The SPAR Wheelchair Wednesday campaign is celebrating its 10th anniversary by broadening the scope of its market to include the visually impaired sector of society this year.
Managed by the Association for Persons with Physical Disabilities Nelson Mandela Bay, the project aims to make a difference in the lives of the disabled by donating wheelchairs and raising awareness of the daily challenges they face.
In the second weekly rollout yesterday at SPAR Fig Tree in Charlo, participants spent 67 minutes in a wheelchair to complete the everyday tasks set for them.
SPAR promotions and events manager Alan Stapleton said they had worked towards extending their influence to other sectors in recent times.
“For many years we focused on those who needed wheelchairs, but last year we added the collection of walking aids for the Amputee Support Group and now we are taking it one step further by incorporating the Nkosinathi Foundation to embrace the visually impaired,” he said.
“The helpers during Wheelchair Wednesday month wear simulation glasses, which give them a feel what it is like for a person who is going blind.”
The Nkosinathi Foundation has been operating for eight decades after a group of blind people who felt vulnerable and alone got together to help each other – and with a mission to break the barriers of blindness.
Anne-Marie Stephenson, the foundation’s resource development officer, said they had been able to assist thousands of blind and partially sighted people in Gqeberha.
“Nkosinathi means ‘God is with us’ and God certainly has been with the foundation over its 80 years of existence,” she said.
“The value of support groups is well-known and this group grew into an 80-year-old body that is a registered non-profit organisation.
“We would like to thank SPAR and APD for inviting us to join this amazing campaign; we really appreciate the sharing.

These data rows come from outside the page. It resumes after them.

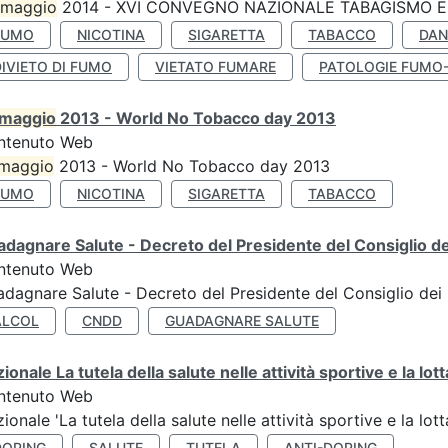
maggio
2014 - XVI CONVEGNO NAZIONALE TABAGISMO E 
FUMO
NICOTINA
SIGARETTA
TABACCO
DAN
IVIETO DI FUMO
VIETATO FUMARE
PATOLOGIE FUMO
maggio
2013 - World No Tobacco day 2013
ntenuto Web
maggio
2013 - World No Tobacco day 2013
FUMO
NICOTINA
SIGARETTA
TABACCO
dagnare Salute - Decreto del Presidente del Consiglio dei
ntenuto Web
dagnare Salute - Decreto del Presidente del Consiglio dei 
ALCOL
CNDD
GUADAGNARE SALUTE
ionale La tutela della salute nelle attività sportive e la lot
ntenuto Web
ionale 'La tutela della salute nelle attività sportive e la lot
DOPING
SALUTE
TUTELA
ANTI-DOPING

We all have to work together to make the world a better place and that includes the disability sector.”
Stephenson said Nkosinathi’s approach was to focus on the rehabilitation of the person who was affected as opposed to doing research into blindness.
“We work to try to integrate people back into communities and to find employment because it’s a very lonely place when you are blind,” she said. “We need to help them get their self-respect back and we need our communities to respect them.
“The problem is that society creates the barriers because sometimes we don’t make our amenities user-friendly for the visually impaired.
“So the foundation has a mission to educate our communities and to help them understand what it is like, both physically and mentally, to be visually impaired.”
Stephenson added that the organisation focused on early detection screening methods.
“Nkosinathi is working towards creating awareness of losing your sight as 80 per cent of blindness can be prevented by early detection.
“With the help of an overseas funder we are doing a lot of early detection screenings, in the metro and further afield, to help to discover conditions that can save a child’s eyesight.”
She said the simulator glasses used during the Wheelchair Wednesday campaign would give participants a good idea of what it was like to be visually impaired.
“It will make you aware of how frustrating it is and how vulnerable you feel from both a physical and psychological aspect.
“Then you will begin to understand how any disabled person feels and perhaps this will help in some way to change the way the world sees blindness.”